- AIM OF THE EXERCISE
Please set down exactly the lines from the one that contains "Werkstattzubehör" through the end of the material, leaving out every picture.
== GIVEN DATA ==
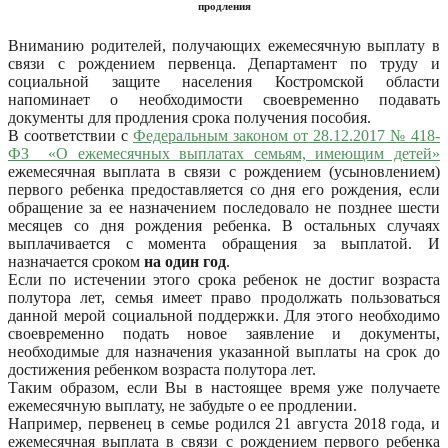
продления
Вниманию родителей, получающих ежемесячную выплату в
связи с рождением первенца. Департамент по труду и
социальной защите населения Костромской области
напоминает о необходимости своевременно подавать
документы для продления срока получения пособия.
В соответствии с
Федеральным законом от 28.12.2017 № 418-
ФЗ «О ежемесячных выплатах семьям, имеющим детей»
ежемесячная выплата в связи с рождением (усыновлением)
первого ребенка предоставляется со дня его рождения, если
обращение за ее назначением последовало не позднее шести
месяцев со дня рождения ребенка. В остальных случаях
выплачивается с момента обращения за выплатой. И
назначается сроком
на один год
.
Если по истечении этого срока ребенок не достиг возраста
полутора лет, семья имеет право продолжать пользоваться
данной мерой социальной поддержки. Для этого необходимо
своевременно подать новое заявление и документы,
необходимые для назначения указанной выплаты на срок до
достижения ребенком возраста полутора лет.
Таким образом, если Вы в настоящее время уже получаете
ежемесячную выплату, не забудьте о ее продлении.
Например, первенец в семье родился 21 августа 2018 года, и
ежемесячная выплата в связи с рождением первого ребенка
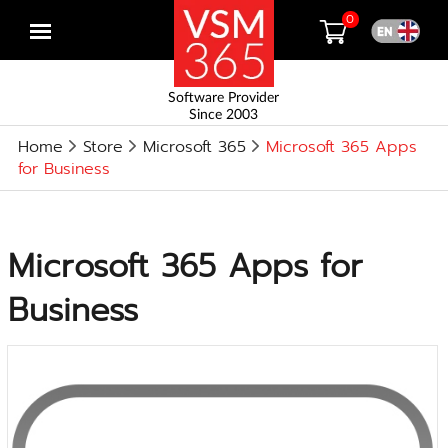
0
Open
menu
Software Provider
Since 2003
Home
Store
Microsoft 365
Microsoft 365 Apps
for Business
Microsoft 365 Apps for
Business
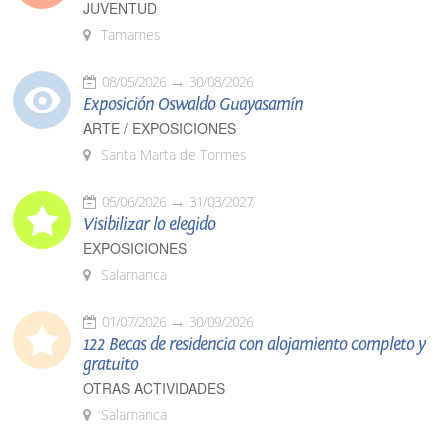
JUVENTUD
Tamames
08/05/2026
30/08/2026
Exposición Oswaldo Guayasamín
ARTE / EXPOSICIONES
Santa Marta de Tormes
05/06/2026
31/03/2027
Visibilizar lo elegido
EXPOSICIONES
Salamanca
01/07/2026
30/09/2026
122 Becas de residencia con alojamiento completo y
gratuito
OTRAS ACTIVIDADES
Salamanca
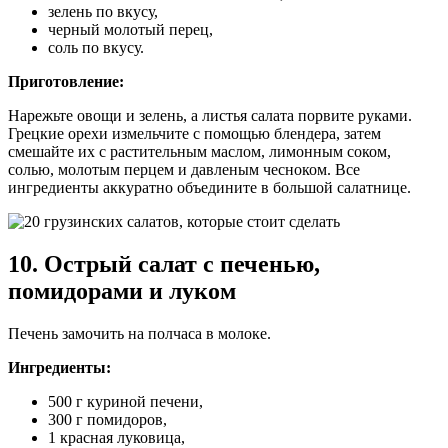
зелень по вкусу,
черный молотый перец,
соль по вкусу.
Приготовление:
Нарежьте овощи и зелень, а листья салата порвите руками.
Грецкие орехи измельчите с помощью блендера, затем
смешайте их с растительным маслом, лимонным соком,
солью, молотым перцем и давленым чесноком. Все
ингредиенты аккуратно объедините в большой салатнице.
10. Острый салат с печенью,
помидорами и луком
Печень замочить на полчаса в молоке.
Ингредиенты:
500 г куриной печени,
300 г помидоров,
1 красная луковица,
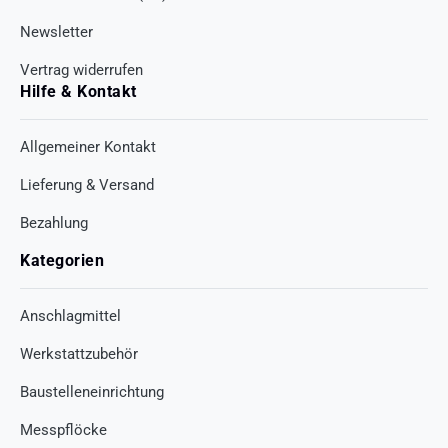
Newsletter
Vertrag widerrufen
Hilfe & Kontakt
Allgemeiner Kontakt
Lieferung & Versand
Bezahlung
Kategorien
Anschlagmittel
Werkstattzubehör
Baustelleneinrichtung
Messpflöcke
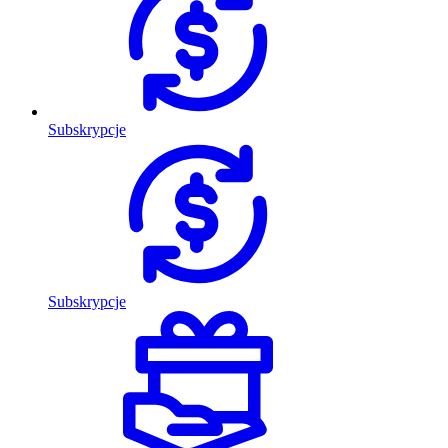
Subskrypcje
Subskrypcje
===
- ANSWER BOX
Werkstattzubehör
Baustelleneinrichtung
Messpflöcke
Subskrypcje
Subskrypcje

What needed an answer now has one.